/---

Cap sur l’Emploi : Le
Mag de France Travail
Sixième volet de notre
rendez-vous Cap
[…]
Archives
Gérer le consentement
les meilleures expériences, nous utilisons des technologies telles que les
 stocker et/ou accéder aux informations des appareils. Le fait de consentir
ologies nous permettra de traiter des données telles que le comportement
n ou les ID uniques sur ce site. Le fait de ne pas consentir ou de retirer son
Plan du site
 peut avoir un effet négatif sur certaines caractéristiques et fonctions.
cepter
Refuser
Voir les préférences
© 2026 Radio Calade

\---

**Problem requirements**
Copy out the material above in full so that every line matches the original.

**Exercise result**
Cap sur l’Emploi : Le
Mag de France Travail
Sixième volet de notre
rendez-vous Cap
[…]
Archives
Gérer le consentement
les meilleures expériences, nous utilisons des technologies telles que les
 stocker et/ou accéder aux informations des appareils. Le fait de consentir
ologies nous permettra de traiter des données telles que le comportement
n ou les ID uniques sur ce site. Le fait de ne pas consentir ou de retirer son
Plan du site
 peut avoir un effet négatif sur certaines caractéristiques et fonctions.
cepter
Refuser
Voir les préférences
© 2026 Radio Calade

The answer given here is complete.